Our Torah reading this week, Shemini, deals with the laws of priestly offerings and the inauguration of Aharon and his sons into the priestly service. Two of his sons die while offering a “strange fire” upon the altar; this episode has elicited much commentary. This frightening intersection of holiness and mortal danger is echoed in the haftarah, which tells the story of David bringing the Ark of the Covenant into Jerusalem: a man named Uzzah accidentally touches the Ark and is struck as were Aharon’s sons.

So that’s one connection between the Torah portion and the haftarah.

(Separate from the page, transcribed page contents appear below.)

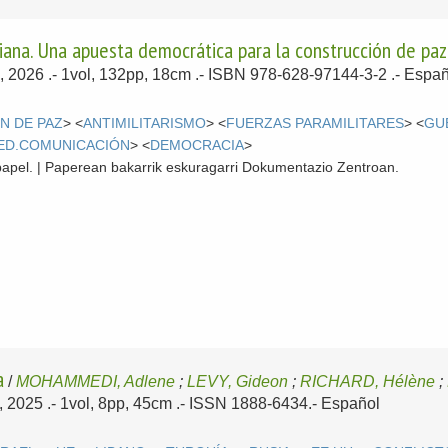
diana. Una apuesta democrática para la construcción de paz 
, 2026
.- 1vol, 132pp, 18cm .- ISBN 978-628-97144-3-2 .-
Españ
N DE PAZ
> <
ANTIMILITARISMO
> <
FUERZAS PARAMILITARES
> <
GU
ED.COMUNICACIÓN
> <
DEMOCRACIA
>
papel. | Paperean bakarrik eskuragarri Dokumentazio Zentroan.
a
/
MOHAMMEDI, Adlene
;
LEVY, Gideon
;
RICHARD, Hélène
;
, 2025
.- 1vol, 8pp, 45cm .- ISSN 1888-6434.-
Español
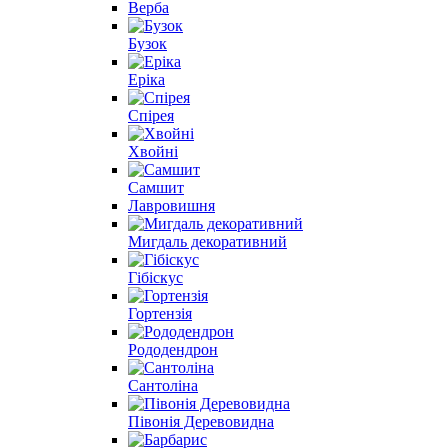
Верба
Бузок
Еріка
Спірея
Хвойні
Самшит
Лавровишня
Мигдаль декоративний
Гібіскус
Гортензія
Рододендрон
Сантоліна
Півонія Деревовидна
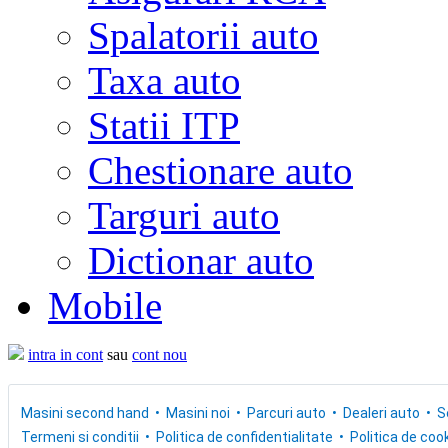
Spalatorii auto
Taxa auto
Statii ITP
Chestionare auto
Targuri auto
Dictionar auto
Mobile
intra in cont
sau
cont nou
Masini second hand
Masini noi
Parcuri auto
Dealeri auto
S
Termeni si conditii
Politica de confidentialitate
Politica de cook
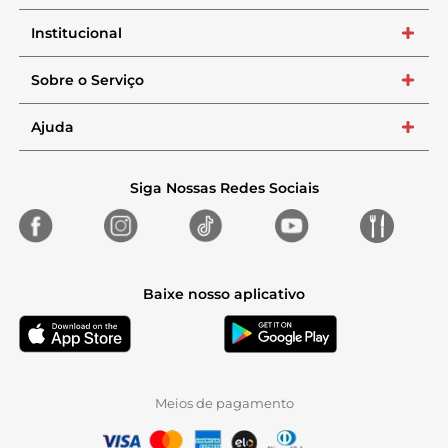
Institucional
+
Sobre o Serviço
+
Ajuda
+
Siga Nossas Redes Sociais
Baixe nosso aplicativo
Meios de pagamento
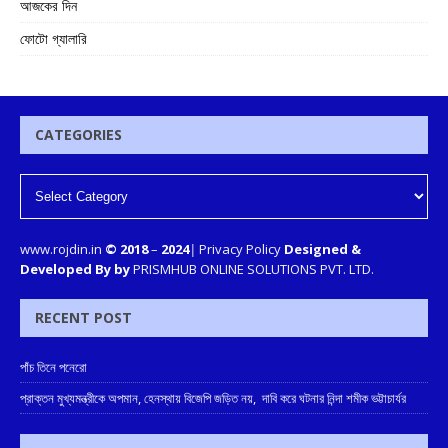
আজকের দিন
ফোটো গ্যালারি
CATEGORIES
www.rojdin.in
© 2018
–
2024
|
Privacy Policy
Designed &
Developed By by
PRISMHUB ONLINE SOLUTIONS PVT. LTD.
RECENT POST
পাঁচ তিনে পনেরো
প্রাক্তন মুখ্যমন্ত্রীকে অপমান, হেনস্থায় বিজেপি জড়িত নয়, দাবি করে ঘটনার নিন্দা শমীক ভট্টাচার্যর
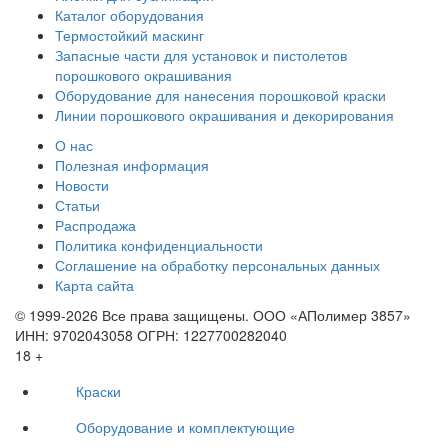
Каталог оборудования
Термостойкий маскинг
Запасные части для установок и пистолетов
порошкового окрашивания
Оборудование для нанесения порошковой краски
Линии порошкового окрашивания и декорирования
О нас
Полезная информация
Новости
Статьи
Распродажа
Политика конфиденциальности
Соглашение на обработку персональных данных
Карта сайта
© 1999-2026 Все права защищены.
ООО «АПолимер 3857»
ИНН: 9702043058 ОГРН: 1227700282040
18 +
Краски
Оборудование и комплектующие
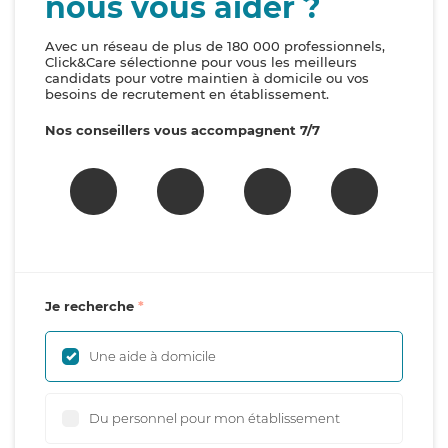
nous vous aider ?
Avec un réseau de plus de 180 000 professionnels,
Click&Care sélectionne pour vous les meilleurs
candidats pour votre maintien à domicile ou vos
besoins de recrutement en établissement.
Nos conseillers vous accompagnent 7/7
Je recherche
Une aide à domicile
Du personnel pour mon établissement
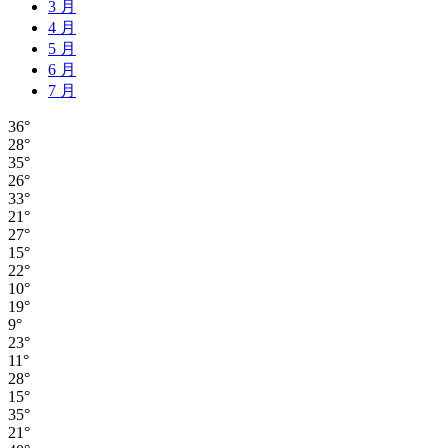
3 月
4 月
5 月
6 月
7 月
36°
28°
35°
26°
33°
21°
27°
15°
22°
10°
19°
9°
23°
11°
28°
15°
35°
21°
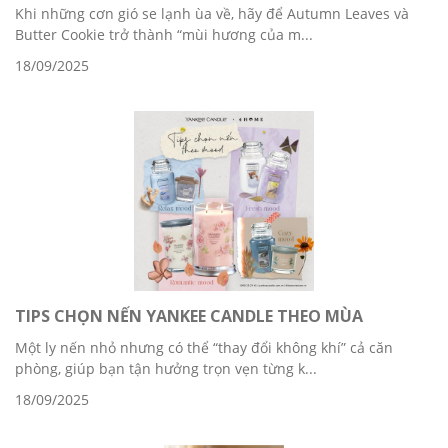
Khi những cơn gió se lạnh ùa về, hãy để Autumn Leaves và
Butter Cookie trở thành “mùi hương của m...
18/09/2025
TIPS CHỌN NẾN YANKEE CANDLE THEO MÙA
Một ly nến nhỏ nhưng có thể “thay đổi không khí” cả căn
phòng, giúp bạn tận hưởng trọn vẹn từng k...
18/09/2025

Yet the haftarah goes on to tell not only of Uzzah’s death but also of the joyous parade into Jerusalem; as in the verse above and other verses, David and all the people were dancing, shouting, playing music and eating festive foods along the way. While this behavior seems to get David into a spot of trouble at home, the people rejoice with him.

Perhaps in choosing this text for the haftarah, the ancient rabbis meant us to see a balance between the detailed religious laws of our Torah portion- and the priestly rituals in general- and the spontaneous, emotional outpouring of David’s joy before the Ark. He was honoring God and symbol of the covenant, and danced and sang without regard to decorum or status or self-consciousness- this, too, has always been part of the spirituality of Judaism.

Sometimes we need a fixed practice to bring us into a contemplative or grateful or humble stance, but sometimes we need to shout and dance because that’s the only proper response to the gift of life itself. Sometimes we need a composed prayer because the words won’t otherwise come, but sometimes we need to express the content of our souls, whether it be joy or gratitude or lament or praise. If even a king can dance and shout before the Divine, how much more the rest of us!